Obama & Biden

I haven’t blogged the primaries, mainly because so many other first-class bloggers have been doing that job very well. In a few more days, however, John McCain and Sarah Palin will become the official nominees of the Republican Party and the battle will be joined in earnest.

In the absence of a coup or massive vote theft, Barak Obama and Joe Biden will be president and vice-president of the United States come next January 20.

I’ve always felt that Biden had many good qualities, but I have been concerned for many years at his support of U.S. imperialism in South America (and yes, imperialism in exactly the correct word for a century of military and economic support of right-wing dictators friendly to U.S. business interests). He supported the corrupt and oppressive bankruptcy act that, while allowing millionaires to discharge their debts, forces middle class debtors into Chapter 13 plans, keeping them in bondage to credit card companies for as long as 5 years.

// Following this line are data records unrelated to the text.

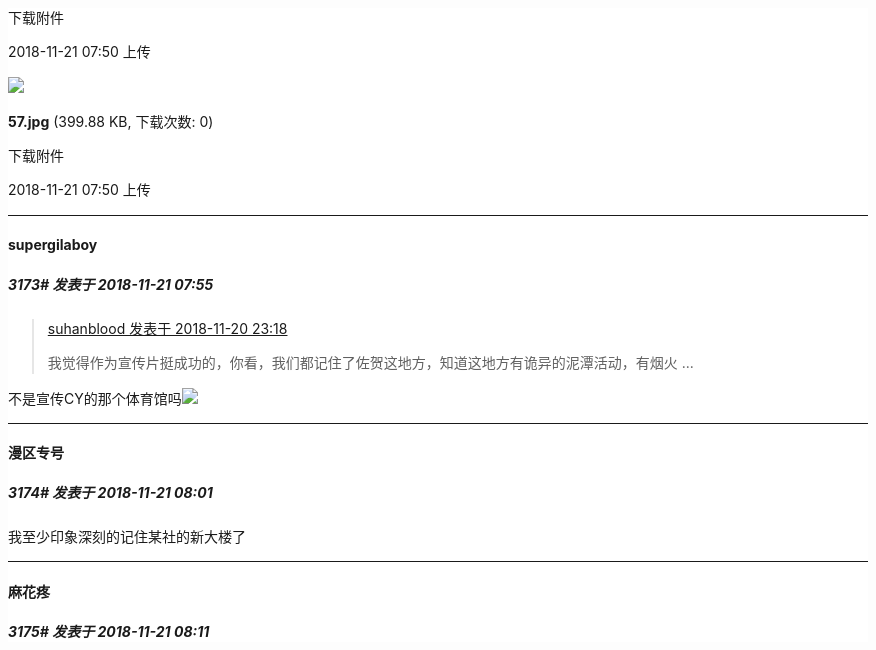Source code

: 下载附件

2018-11-21 07:50 上传






<img src="https://img.saraba1st.com/forum/201811/21/075015expxyrwtqwukkipu.jpg" referrerpolicy="no-referrer">


<strong>57.jpg</strong> (399.88 KB, 下载次数: 0)

下载附件

2018-11-21 07:50 上传











*****

####  supergilaboy  
##### 3173#       发表于 2018-11-21 07:55



<blockquote><a href="httphttps://bbs.saraba1st.com/2b/forum.php?mod=redirect&amp;goto=findpost&amp;pid=41665332&amp;ptid=1772503" target="_blank">suhanblood 发表于 2018-11-20 23:18</a>

我觉得作为宣传片挺成功的，你看，我们都记住了佐贺这地方，知道这地方有诡异的泥潭活动，有烟火 ...</blockquote>
不是宣传CY的那个体育馆吗<img src="https://static.saraba1st.com/image/smiley/face2017/067.png" referrerpolicy="no-referrer">







*****

####  漫区专号  
##### 3174#       发表于 2018-11-21 08:01




我至少印象深刻的记住某社的新大楼了







*****

####  麻花疼  
##### 3175#       发表于 2018-11-21 08:11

Given the realities, however, Biden is as good a running mate as Obama could have gotten. Biden is the ultimate insider and his senate seat is not in danger of falling to a Republican when he leaves. Besides, given Obama’s relative youth and good health, Biden is very unlikely to become president in the next 4 or even 8 years.

McCain, in announcing his choice of Sarah Palin as running mate, certainly managed to upstage Obama the day after the close of the Democratic convention, but I think he will pay a heavy price for it. The closest I can come to a similar choice was George H. W. Bush’s choosing
Dan Quayle or perhaps Ronald Reagan’s choosing Richard Schweiker as his running mate in his attempt to unseat Gerald Ford as the incumbent in 1986. Palin has virtually no qualifications to be president, and preliminary reports on her background reflect very little interest on her part in Federal governance prior to McCain’s inviting her to be his running mate.

It is hard to believe that McCain is even serious about running for president, having chosen a running mate with such patently obvious limitations.

But I thought Ronald Reagan’s limitations were obvious. Boy, was I mistaken!